Provided text:
=== Section Start ===

It's going to be great. Everything--the writing, the nutritive failure, the semester, the workout, the broccoli. Maybe especially the broccoli though, which is itself super-nutritive.

Tuesday, September 08, 2009

What is the sound of summer ending?

Oh. My. God. the way a diminishment, evanescent summer waving goodbye, echoes so loudly I can't hear another thing. Also: I never thought it would happen, but I am practically speechless, or blogless, anyway, and when I'm not speechless, I am being a general whiner and pain in the ass.

Today, I had a day without meetings or classes, and I figure those aren't going to come around all that often as the semester, nay, the year progresses, so I stayed home to do my work, and as I just now whined to the historian, because the day was entirely mine to shape, and because I had an agenda of things to do, I felt like I could approach the work without too much stress, just proceed at a deliberate but not frantic pace: but as the end of the day drew near, and as I noted the progress I had made on each and every item, I felt even so not a lessening of anxiety but a burgeoning of it:

Lo! the anxiety flowered like a rude, fat dandelion going to seed, and now, look, a puff of wind! and each little piece of anxiety separated and lofted and eureka: ever so much more anxiety! with potential for growth!

I am going to have to figure out how to handle this better. Because I can't even stand myself. It's come to this: vacuuming dust bunnies and sorting shoes and reading the columns in the Oprah magazine. This is what I've retreated to. Luckily there was some bike riding and dog walking

And now, I am going to pick an outfit to wear to the Board of Trustees meeting.


Monday, April 23, 2007

O, Pioneer!

=== Section End ===

Problems to work on:
1. In the blog excerpt, what meeting is the writer going to choose an outfit for?
2. From the blog excerpt, return the passage that begins at the words "Lo! the anxiety" and stops after "O, Pioneer!", copied with no changes.
The entries are not needed for this work.

Data under study:
=== Section Start ===

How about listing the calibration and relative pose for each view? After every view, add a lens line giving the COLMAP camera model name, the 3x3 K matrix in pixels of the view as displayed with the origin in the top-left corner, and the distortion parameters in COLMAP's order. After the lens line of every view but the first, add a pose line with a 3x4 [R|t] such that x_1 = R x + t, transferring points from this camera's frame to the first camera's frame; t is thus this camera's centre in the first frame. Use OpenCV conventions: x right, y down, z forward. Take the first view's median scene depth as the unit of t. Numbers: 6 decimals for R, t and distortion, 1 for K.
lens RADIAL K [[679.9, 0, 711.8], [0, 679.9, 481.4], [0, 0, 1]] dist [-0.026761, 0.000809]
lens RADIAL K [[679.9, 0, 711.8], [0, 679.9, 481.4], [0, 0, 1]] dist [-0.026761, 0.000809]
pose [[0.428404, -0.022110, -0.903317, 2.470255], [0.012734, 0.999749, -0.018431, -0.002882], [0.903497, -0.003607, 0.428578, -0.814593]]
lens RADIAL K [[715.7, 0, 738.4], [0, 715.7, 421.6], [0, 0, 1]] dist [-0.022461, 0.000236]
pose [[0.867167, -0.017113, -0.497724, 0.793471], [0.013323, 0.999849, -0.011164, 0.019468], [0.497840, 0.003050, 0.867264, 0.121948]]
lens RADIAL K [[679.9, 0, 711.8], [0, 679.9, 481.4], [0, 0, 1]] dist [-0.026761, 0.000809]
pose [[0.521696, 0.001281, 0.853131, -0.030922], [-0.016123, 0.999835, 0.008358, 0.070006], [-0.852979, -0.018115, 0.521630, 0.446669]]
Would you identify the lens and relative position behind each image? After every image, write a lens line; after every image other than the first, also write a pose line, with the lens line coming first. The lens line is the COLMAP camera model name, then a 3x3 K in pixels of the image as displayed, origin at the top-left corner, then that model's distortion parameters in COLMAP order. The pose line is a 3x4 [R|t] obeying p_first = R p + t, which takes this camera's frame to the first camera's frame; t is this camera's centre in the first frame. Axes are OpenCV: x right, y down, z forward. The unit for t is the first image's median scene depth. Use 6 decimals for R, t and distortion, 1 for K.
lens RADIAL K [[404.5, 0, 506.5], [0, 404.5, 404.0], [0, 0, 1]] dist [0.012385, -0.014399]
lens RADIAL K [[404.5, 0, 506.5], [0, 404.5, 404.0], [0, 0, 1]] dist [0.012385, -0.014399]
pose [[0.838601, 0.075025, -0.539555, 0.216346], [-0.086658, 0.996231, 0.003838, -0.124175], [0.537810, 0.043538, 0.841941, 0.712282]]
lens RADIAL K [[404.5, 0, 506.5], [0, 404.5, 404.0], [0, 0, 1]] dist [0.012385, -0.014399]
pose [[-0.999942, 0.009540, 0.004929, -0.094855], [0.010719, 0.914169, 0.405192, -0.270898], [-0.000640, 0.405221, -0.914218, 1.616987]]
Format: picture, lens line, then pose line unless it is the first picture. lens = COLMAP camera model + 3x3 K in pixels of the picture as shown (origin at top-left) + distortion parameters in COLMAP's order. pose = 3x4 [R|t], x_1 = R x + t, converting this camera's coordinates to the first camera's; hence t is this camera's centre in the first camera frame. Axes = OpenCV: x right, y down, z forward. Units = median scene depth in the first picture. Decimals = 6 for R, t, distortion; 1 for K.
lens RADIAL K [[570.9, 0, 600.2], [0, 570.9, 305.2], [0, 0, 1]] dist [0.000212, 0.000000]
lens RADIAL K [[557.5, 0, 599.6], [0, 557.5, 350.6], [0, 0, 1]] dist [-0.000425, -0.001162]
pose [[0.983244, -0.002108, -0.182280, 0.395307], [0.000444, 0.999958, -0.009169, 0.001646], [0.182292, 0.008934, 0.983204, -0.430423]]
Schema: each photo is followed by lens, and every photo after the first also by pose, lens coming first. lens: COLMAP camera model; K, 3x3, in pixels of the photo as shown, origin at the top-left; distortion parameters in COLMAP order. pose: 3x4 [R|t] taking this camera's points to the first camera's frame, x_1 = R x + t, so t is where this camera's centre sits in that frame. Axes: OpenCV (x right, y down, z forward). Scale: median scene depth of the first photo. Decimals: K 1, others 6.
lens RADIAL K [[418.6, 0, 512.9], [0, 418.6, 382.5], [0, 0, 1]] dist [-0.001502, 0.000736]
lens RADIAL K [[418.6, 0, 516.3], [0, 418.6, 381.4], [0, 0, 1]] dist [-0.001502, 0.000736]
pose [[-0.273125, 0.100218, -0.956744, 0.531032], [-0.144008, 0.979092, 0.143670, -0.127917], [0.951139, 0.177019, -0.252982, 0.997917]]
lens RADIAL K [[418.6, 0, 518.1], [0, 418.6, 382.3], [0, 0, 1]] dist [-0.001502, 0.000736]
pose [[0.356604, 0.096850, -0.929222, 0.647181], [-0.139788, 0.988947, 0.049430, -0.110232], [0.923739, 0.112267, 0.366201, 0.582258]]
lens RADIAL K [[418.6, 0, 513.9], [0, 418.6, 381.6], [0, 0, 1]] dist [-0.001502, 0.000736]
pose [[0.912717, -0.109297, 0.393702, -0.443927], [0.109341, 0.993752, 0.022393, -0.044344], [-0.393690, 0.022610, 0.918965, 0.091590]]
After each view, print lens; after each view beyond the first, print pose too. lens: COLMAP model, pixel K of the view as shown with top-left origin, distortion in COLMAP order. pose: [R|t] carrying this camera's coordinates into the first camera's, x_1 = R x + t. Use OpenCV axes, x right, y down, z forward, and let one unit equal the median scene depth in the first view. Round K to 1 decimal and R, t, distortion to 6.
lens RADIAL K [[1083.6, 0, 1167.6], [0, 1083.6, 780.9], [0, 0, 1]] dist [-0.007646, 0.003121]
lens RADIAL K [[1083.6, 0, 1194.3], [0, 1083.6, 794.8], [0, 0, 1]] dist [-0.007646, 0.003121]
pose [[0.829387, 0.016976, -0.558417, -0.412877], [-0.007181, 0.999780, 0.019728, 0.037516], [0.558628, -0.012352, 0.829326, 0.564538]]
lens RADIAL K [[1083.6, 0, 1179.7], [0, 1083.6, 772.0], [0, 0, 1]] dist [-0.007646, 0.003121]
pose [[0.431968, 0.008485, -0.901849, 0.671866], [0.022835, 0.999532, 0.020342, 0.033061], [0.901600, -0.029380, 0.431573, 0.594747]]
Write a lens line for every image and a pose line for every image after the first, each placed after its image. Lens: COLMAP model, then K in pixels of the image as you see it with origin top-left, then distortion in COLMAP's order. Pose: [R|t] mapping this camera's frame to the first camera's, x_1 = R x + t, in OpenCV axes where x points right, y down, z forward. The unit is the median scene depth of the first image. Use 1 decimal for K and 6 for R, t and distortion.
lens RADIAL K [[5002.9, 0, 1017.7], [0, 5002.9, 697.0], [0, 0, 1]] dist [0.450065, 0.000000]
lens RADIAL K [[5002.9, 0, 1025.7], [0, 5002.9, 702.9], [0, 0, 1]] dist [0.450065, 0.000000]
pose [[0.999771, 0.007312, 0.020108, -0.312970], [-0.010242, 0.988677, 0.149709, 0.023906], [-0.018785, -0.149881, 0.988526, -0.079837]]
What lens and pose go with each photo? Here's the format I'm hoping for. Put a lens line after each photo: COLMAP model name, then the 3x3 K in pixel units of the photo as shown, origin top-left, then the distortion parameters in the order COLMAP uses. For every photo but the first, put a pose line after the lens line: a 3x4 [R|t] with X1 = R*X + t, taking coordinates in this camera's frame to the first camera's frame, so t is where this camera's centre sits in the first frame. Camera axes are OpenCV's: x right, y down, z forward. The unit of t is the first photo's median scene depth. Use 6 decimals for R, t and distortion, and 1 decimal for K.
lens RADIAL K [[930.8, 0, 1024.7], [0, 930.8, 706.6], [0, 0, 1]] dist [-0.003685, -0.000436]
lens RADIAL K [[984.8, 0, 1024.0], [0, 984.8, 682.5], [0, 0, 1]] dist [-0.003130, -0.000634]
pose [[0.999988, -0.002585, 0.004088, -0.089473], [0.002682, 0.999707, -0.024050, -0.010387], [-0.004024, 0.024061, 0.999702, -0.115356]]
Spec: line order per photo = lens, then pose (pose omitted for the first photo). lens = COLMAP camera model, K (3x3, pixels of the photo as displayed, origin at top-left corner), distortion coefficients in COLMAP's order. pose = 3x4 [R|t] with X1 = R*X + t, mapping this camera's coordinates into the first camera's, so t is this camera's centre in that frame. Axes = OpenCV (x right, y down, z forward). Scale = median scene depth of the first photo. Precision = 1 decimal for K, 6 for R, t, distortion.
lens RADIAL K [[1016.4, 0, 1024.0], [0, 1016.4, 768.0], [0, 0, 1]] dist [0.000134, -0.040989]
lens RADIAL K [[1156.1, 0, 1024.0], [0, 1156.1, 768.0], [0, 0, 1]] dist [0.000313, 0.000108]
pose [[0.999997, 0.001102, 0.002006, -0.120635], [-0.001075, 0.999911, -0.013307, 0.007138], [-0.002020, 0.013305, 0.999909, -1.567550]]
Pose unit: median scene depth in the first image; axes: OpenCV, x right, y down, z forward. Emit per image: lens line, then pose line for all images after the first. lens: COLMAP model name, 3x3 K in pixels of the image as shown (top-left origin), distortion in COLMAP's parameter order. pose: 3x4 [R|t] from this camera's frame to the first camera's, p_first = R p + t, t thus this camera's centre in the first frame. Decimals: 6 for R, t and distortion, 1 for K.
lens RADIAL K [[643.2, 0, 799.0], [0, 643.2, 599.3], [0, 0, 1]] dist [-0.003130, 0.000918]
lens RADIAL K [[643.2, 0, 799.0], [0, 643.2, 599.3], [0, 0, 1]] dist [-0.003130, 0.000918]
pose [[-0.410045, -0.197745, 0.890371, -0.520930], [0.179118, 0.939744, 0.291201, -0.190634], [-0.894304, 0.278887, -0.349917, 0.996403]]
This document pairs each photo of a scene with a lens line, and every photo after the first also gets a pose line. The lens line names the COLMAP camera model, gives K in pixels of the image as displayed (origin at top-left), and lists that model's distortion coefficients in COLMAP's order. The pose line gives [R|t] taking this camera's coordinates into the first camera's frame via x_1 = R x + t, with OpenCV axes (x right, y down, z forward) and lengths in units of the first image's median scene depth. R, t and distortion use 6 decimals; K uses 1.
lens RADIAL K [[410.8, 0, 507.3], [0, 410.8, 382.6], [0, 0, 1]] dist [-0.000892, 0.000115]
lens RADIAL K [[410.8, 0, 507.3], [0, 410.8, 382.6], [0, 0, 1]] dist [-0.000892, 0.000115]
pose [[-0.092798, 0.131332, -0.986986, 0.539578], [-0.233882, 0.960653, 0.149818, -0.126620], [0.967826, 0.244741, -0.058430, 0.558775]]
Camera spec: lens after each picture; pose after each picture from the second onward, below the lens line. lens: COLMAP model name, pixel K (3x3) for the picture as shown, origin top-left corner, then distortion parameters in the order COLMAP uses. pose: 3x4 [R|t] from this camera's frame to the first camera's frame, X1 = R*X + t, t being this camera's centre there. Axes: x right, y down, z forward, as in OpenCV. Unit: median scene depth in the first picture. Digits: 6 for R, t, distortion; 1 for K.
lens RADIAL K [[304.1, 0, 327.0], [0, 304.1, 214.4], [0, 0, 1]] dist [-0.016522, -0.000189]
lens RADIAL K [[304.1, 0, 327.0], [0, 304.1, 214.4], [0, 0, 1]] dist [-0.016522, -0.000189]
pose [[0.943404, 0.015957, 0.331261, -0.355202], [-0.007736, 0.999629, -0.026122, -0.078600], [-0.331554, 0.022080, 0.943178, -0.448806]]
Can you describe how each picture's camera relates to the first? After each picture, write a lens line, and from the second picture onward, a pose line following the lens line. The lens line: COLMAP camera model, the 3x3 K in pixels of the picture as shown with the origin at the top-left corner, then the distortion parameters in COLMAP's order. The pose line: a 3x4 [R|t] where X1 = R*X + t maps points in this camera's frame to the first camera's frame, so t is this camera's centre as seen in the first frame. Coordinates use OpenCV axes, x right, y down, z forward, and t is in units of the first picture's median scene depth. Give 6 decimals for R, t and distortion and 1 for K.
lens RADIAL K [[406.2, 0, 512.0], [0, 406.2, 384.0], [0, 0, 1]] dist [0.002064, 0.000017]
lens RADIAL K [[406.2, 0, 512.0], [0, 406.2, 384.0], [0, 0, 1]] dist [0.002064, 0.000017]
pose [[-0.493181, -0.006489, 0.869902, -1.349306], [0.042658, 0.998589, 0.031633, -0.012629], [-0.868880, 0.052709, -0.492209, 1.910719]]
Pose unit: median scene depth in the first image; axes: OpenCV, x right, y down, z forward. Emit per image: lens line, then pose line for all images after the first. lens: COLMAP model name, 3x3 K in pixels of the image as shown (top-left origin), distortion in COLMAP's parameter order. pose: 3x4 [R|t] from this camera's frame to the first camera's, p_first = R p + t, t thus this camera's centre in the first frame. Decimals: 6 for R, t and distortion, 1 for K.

=== Section End ===

Results of the tasks:
1. The Board of Trustees meeting.

2.
Lo! the anxiety flowered like a rude, fat dandelion going to seed, and now, look, a puff of wind! and each little piece of anxiety separated and lofted and eureka: ever so much more anxiety! with potential for growth!

I am going to have to figure out how to handle this better. Because I can't even stand myself. It's come to this: vacuuming dust bunnies and sorting shoes and reading the columns in the Oprah magazine. This is what I've retreated to. Luckily there was some bike riding and dog walking

And now, I am going to pick an outfit to wear to the Board of Trustees meeting.


Monday, April 23, 2007

O, Pioneer!